At its annual assembly in Geneva last week, the World Health Organization approved a radical and far-reaching plan to slow the rapid, extensive spread of antibiotic resistance around the world. The plan hopes to curb the rise caused by an unchecked use of antibiotics and lack of new antibiotics on the market.
Now, researchers from Tel Aviv University have developed a promising new tool, a two-pronged system to combat this dangerous situation. The team explain that it destroys antibiotic resistance in selected bacteria, and renders other bacteria more sensitive to antibiotics. Their technology is based on bacterial viruses called phages, which transfer ‘edited’ DNA into resistant bacteria to kill off resistant strains and make others more sensitive to antibiotics. The study is published in the journal PNAS.
According to the researchers, the system, if ultimately applied to pathogens on hospital surfaces or medical personnel’s hands, could turn the tide on untreatable, often lethal bacterial infections. They go on to add that since there are only a few pathogens in hospitals that cause most of the antibiotic-resistance infections, they now plan to specifically design appropriate sensitization treatments for each one of them. The team state that they will choose a suitable combination of DNA-delivering phages that would deliver the DNA into pathogens, and a suitable combination of ‘killing’ phages that could select the re-sensitized pathogens.

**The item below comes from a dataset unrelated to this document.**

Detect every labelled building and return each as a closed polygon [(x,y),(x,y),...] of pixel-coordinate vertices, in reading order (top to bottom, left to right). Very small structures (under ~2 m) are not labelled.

The team explain that antibiotic-resistant pathogens constitute an increasing threat because antibiotics are designed to select resistant pathogens over sensitive ones. To counteract this the injected DNA does two things; it eliminates the genes that cause resistance to antibiotics, and it confers protection against lethal phages. The data-findings show that the technology successfully restores antibiotic sensitivity to drug-resistant bacteria, and also prevents the transfer of genes that create that resistance among bacteria.
Previous research from the researchers revealed that bacteria could be sensitized to certain antibiotics, and that specific chemical agents could choose those bacteria more susceptible to antibiotics. The original strategy from the lab harnesses their CRISPR-Cas system, a bacterial DNA-reprogramming system, as a tool to expand on established principles.

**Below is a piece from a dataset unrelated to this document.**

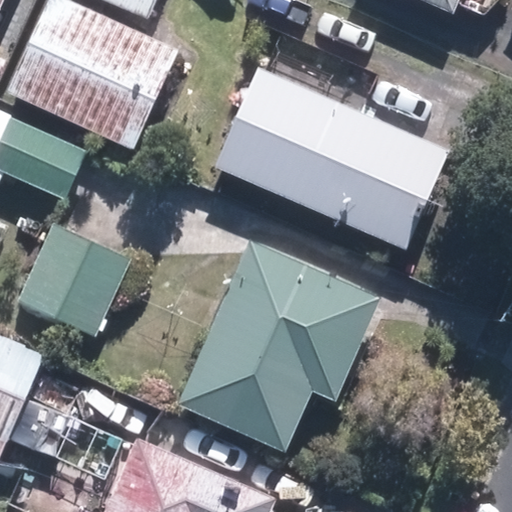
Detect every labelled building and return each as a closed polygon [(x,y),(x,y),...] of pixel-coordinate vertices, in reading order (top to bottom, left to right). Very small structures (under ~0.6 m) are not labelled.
[(193,46),(94,0),(65,0),(26,84),(148,141),(193,46)] [(167,0),(119,0),(160,17),(167,0)] [(446,0),(468,9),(472,0),(446,0)] [(461,145),(269,65),(227,162),(420,243),(461,145)] [(0,102),(0,171),(1,172),(5,162),(79,195),(100,148),(0,102)] [(141,254),(68,220),(31,300),(104,333),(141,254)] [(395,294),(265,237),(191,403),(298,451),(326,389),(348,398),(395,294)] [(56,353),(0,330),(0,456),(10,461),(56,353)] [(284,511),(294,491),(159,433),(125,511),(284,511)]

According to the researchers, ‘selective pressure’ exerted by antibiotics renders most bacteria resistant to them, hence the epidemic of lethal resistant infections in hospitals. No counter-selection pressure for sensitization of antibiotics is currently available. The team state that the strategy in the current study actually combats this pressure, selecting for the population of pathogens exhibiting antibiotic sensitivity. They go on to add that they believe that this strategy, in addition to disinfection, could significantly render infections once again treatable by antibiotics.
The team are now poised to apply the CRISPR/phage system on pseudomonas aeruginosa, one of the world’s most prevalent antibiotic-resistant pathogens involved in hospital-acquired infections, and to test whether bacterial sensitization works in a more complex microbial environment, the mouse cage.